The Cortland County Health Department is offering free radon charcoal canister test kits in an effort to lower levels of radon throughout the area.
In accordance with Radon Action Month, the county’s radon program provides testing kits free-of-charge to homeowners through a $10,000 New York State Indoor Air Radon grant they receive on an annual basis.
The testing kits, said county public health educator Liz Nichols, are an effort to discover what’s occurring in a county resident’s home and what they and their families are potentially being exposed to.
According to Nichols, Cortland County has the highest average basement and first floor radon readings in the state, which is due to the county’s geology, she added. High radon readings have also been found in neighboring counties, including Onondaga, Tioga and more.
“With glacier deposits, the county was left with radon that forms naturally from the decay and the breaking down of radioactive elements,” Nichols said, which includes uranium.
The county being one of the largest aquifers in the state also plays a role in radon levels, Nichols added.
“It’s found in different amounts in our soil and rock,” she said. “It can be found in underground water and surface water.”
It’s why testing kits, Nichols said, are vitally important to be used in homes in the county.
“Knowledge can help reduce the risk because then people are going to take action when they know something is going on in their home,” she added.
County residents can call Nichols at 607-428-5410 and request a kit. Those interested in a kit can also fill out a form located here on the county’s website. Nichols will follow-up with a phone call.
The kits, she added, can be mailed to an individual’s home.

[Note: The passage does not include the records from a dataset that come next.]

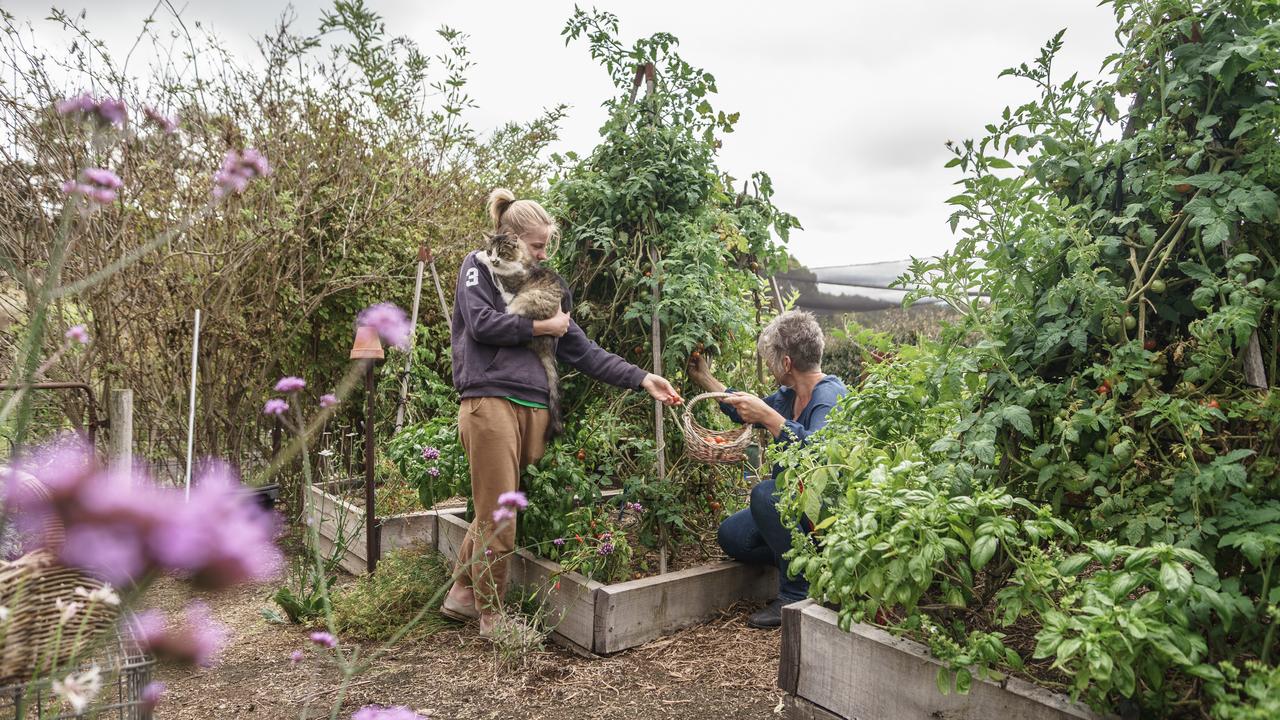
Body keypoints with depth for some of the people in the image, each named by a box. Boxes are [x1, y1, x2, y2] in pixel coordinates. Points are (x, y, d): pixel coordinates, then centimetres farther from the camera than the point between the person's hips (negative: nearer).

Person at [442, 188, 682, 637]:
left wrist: (641, 379, 10)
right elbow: (481, 322, -10)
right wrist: (539, 327, 1)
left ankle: (462, 595, 27)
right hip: (490, 402, -6)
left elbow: (584, 352, 19)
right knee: (497, 520, -4)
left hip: (533, 410, 6)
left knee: (494, 515, 10)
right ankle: (491, 616, 10)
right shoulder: (480, 267, 9)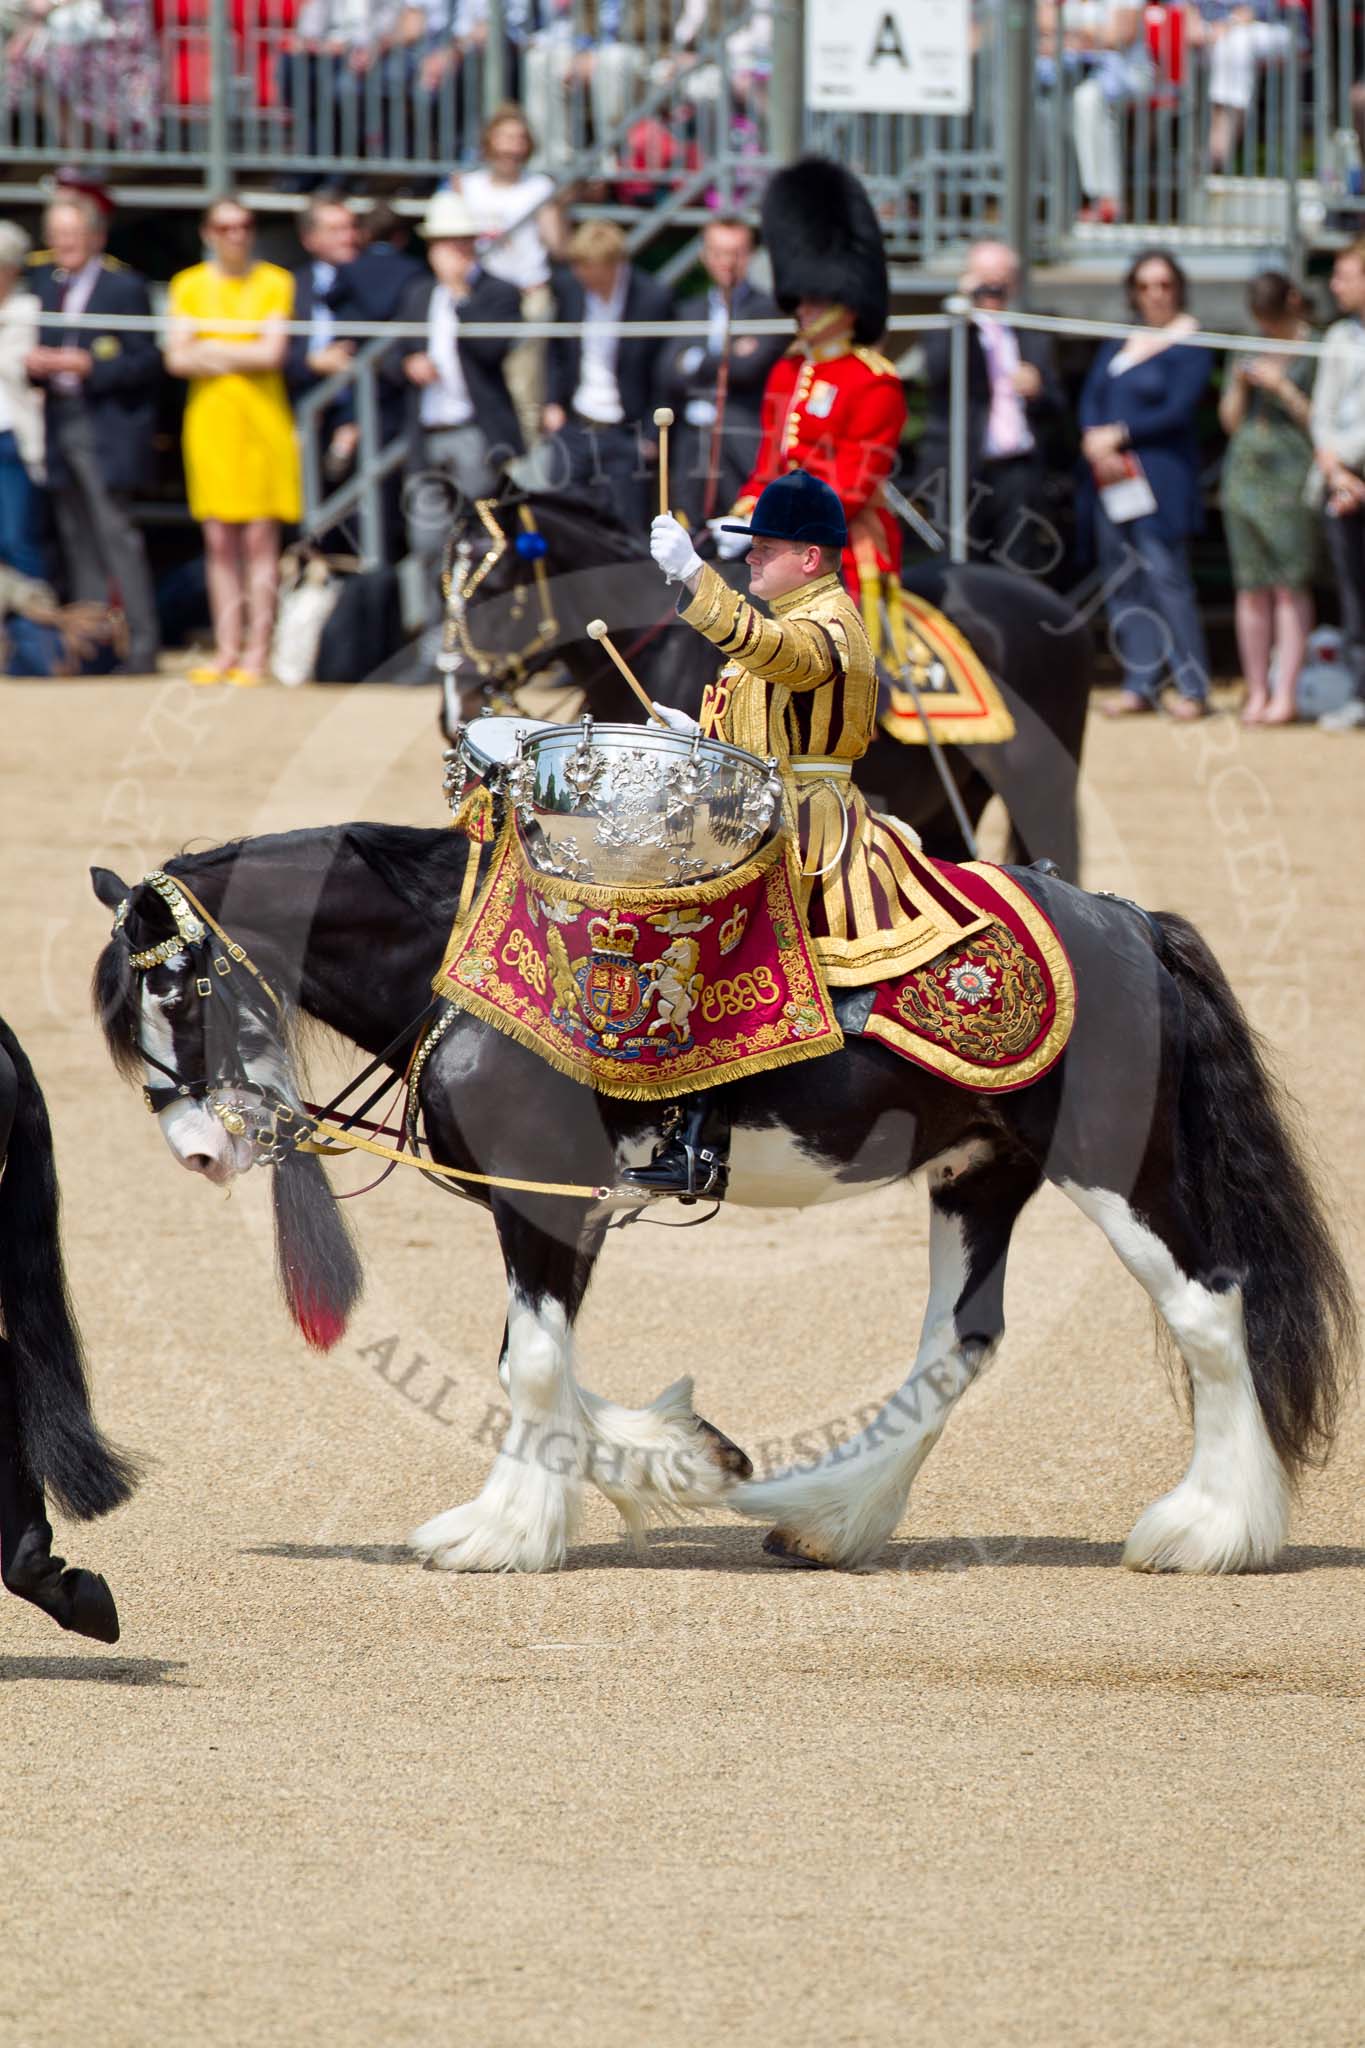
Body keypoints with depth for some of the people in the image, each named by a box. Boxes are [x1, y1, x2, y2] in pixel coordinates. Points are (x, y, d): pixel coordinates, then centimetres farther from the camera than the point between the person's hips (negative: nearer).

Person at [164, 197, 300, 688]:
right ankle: (226, 651, 4)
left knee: (260, 537, -5)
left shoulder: (275, 283, 2)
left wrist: (212, 351, -2)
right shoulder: (189, 286, 9)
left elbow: (272, 353, -8)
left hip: (263, 421, -2)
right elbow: (178, 359, 0)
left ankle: (257, 652, -5)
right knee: (219, 541, 1)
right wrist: (243, 355, -6)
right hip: (210, 421, 2)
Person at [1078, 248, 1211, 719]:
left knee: (1164, 572, -11)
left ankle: (1192, 686, -8)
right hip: (1111, 474, 7)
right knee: (1123, 580, 4)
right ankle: (1139, 684, 7)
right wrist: (1095, 442, -9)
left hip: (1161, 478, -7)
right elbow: (1091, 399, 10)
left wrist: (1118, 435, -11)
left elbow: (1178, 411, -11)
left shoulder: (1189, 346, -3)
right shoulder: (1117, 344, 16)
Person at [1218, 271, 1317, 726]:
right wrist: (1239, 384, 0)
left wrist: (1282, 387, -13)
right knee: (1251, 588, 3)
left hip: (1291, 474, -5)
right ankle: (1257, 692, 7)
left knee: (1290, 585, -8)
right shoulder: (1248, 350, 15)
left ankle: (1284, 694, -9)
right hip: (1244, 472, 5)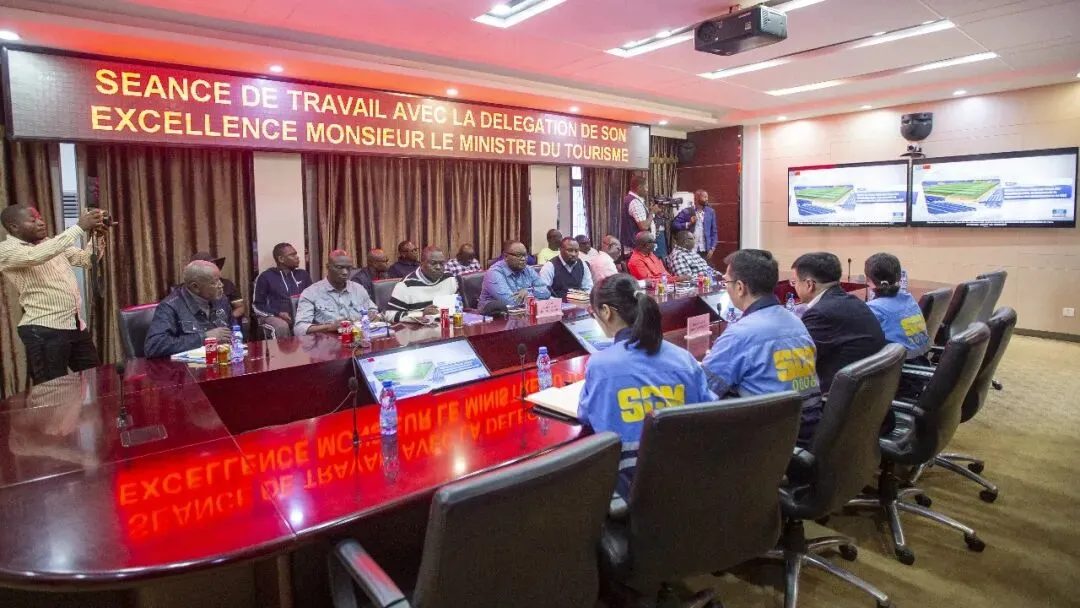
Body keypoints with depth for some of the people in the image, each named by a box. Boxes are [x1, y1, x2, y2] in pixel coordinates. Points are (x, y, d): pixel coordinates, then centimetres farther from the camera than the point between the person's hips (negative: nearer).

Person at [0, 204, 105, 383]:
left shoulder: (51, 243, 15)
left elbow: (86, 259, 15)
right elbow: (36, 256, -28)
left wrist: (95, 234, -6)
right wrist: (80, 227, -29)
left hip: (76, 325, 7)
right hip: (44, 331, -7)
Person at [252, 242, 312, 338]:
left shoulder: (303, 274, 19)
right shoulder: (265, 276, 7)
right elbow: (257, 305, 5)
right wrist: (278, 313, -11)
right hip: (275, 316, -2)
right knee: (282, 326, -38)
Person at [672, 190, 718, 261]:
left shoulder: (710, 212, 7)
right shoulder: (686, 212, 0)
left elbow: (713, 232, 9)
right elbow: (674, 225, -5)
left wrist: (712, 248, 0)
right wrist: (688, 224, -16)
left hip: (705, 251, 2)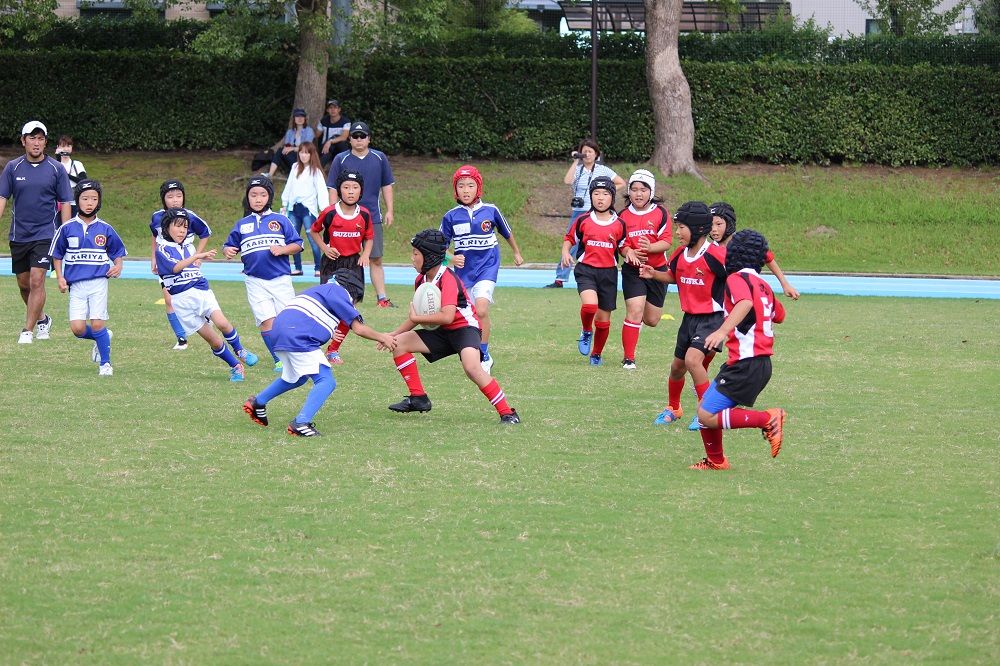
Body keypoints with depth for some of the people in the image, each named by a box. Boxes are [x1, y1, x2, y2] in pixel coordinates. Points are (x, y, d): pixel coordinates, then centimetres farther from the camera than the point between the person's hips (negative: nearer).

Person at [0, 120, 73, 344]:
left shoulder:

Nichols noted the testing kits provide education and instructions on how to set them up. If residents need further assistance, they can request a county health department staff member to visit their home, help with the paperwork and set up the test.
Radon test kit results are received right from a lab. Individuals can then call the county health department and request a breakdown of the results.
If issues or a high radon reading stems from the test, individuals should seek immediate professional assistance by reaching out to certified mitigators. Nichols noted the county health department has a list of certified mitigators from the state.
“We want to make sure people are going to those professionals that are certified and know they’re doing proper work for families and homeowners,” she said.
The certified mitigators install a mitigation system in the basement of a home to bring the radon levels down to a level that’s acceptable, or clear radon detection in the indoor air. County residents can implement other radon-reducing measures, including sealing up cracks in the basement.
“It’s totally preventable and can be fixed,” Nichols said. “We want to encourage testing and fixing because it’s linked to lung cancer and it can save lives.”